Beginning with the line that holds "Medicina Veterinária" and ending with the last line of the entries, please output each line exactly, apart from any pictures.
Top of Source data
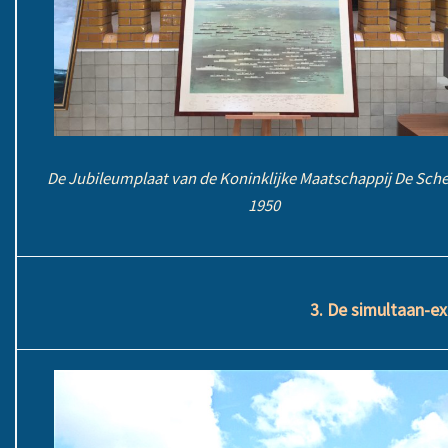
De Jubileumplaat van de Koninklijke Maatschappij De Sche
1950
3. De simultaan-e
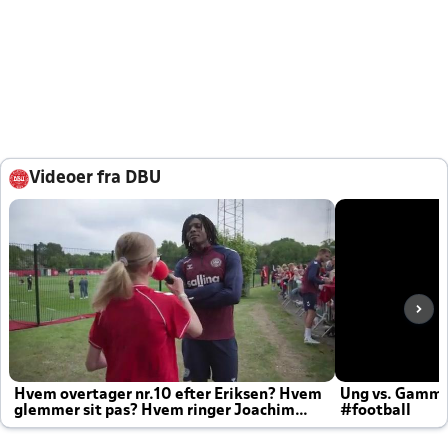
Videoer fra DBU
Hvem overtager nr.10 efter Eriksen? Hvem
Ung vs. Gamm
glemmer sit pas? Hvem ringer Joachim
#football
altid til efter kampe?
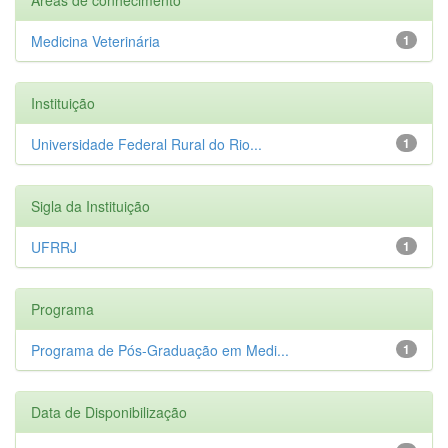
Medicina Veterinária
1
Instituição
Universidade Federal Rural do Rio...
1
Sigla da Instituição
UFRRJ
1
Programa
Programa de Pós-Graduação em Medi...
1
Data de Disponibilização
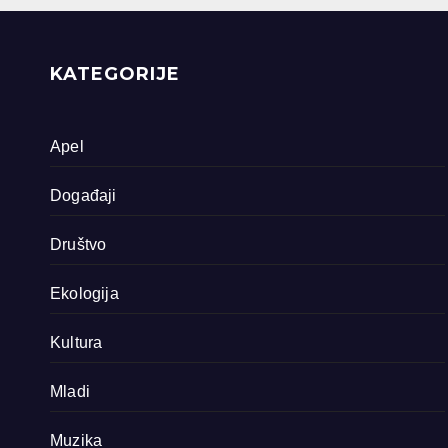
priride koja
zavrjeđuju zaštitu
države
KATEGORIJE
Apel
Događaji
Društvo
Ekologija
Kultura
Mladi
Muzika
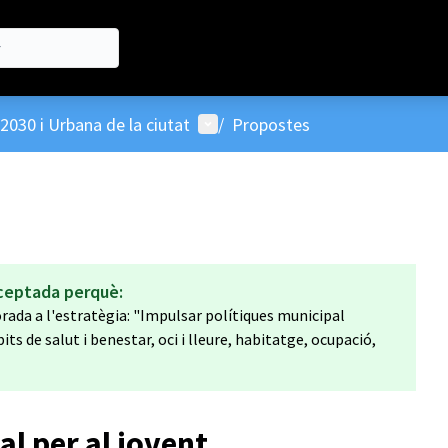
Menú d'usuari
2030 i Urbana de la ciutat
/
Propostes
ceptada perquè:
ada a l'estratègia: "Impulsar polítiques municipal
its de salut i benestar, oci i lleure, habitatge, ocupació,
al per al jovent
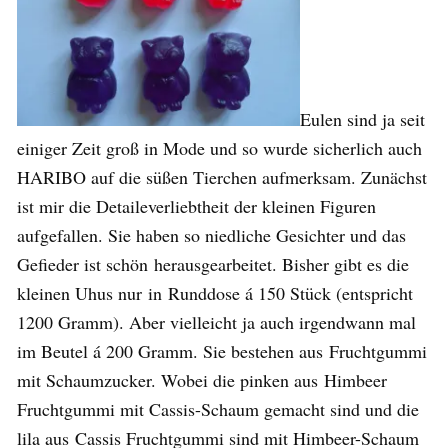
Eulen sind ja seit
einiger Zeit groß in Mode und so wurde sicherlich auch
HARIBO auf die süßen Tierchen aufmerksam. Zunächst
ist mir die Detaileverliebtheit der kleinen Figuren
aufgefallen. Sie haben so niedliche Gesichter und das
Gefieder ist schön herausgearbeitet. Bisher gibt es die
kleinen Uhus nur in Runddose á 150 Stück (entspricht
1200 Gramm). Aber vielleicht ja auch irgendwann mal
im Beutel á 200 Gramm. Sie bestehen aus Fruchtgummi
mit Schaumzucker. Wobei die pinken aus Himbeer
Fruchtgummi mit Cassis-Schaum gemacht sind und die
lila aus Cassis Fruchtgummi sind mit Himbeer-Schaum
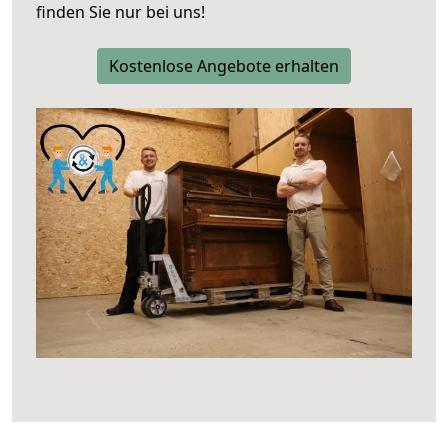
finden Sie nur bei uns!
Kostenlose Angebote erhalten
Bottom of Source data
### Result of this task
Medicina Veterinária
1
Instituição
Universidade Federal Rural do Rio...
1
Sigla da Instituição
UFRRJ
1
Programa
Programa de Pós-Graduação em Medi...
1
Data de Disponibilização
priride koja
zavrjeđuju zaštitu
države
KATEGORIJE
Apel
Događaji
Društvo
Ekologija
Kultura
Mladi
Muzika
Menú d'usuari
2030 i Urbana de la ciutat
/
Propostes
ceptada perquè:
ada a l'estratègia: "Impulsar polítiques municipal
its de salut i benestar, oci i lleure, habitatge, ocupació,
al per al jovent
Eulen sind ja seit
einiger Zeit groß in Mode und so wurde sicherlich auch
HARIBO auf die süßen Tierchen aufmerksam. Zunächst
ist mir die Detaileverliebtheit der kleinen Figuren
aufgefallen. Sie haben so niedliche Gesichter und das
Gefieder ist schön herausgearbeitet. Bisher gibt es die
kleinen Uhus nur in Runddose á 150 Stück (entspricht
1200 Gramm). Aber vielleicht ja auch irgendwann mal
im Beutel á 200 Gramm. Sie bestehen aus Fruchtgummi
mit Schaumzucker. Wobei die pinken aus Himbeer
Fruchtgummi mit Cassis-Schaum gemacht sind und die
lila aus Cassis Fruchtgummi sind mit Himbeer-Schaum
finden Sie nur bei uns!
Kostenlose Angebote erhalten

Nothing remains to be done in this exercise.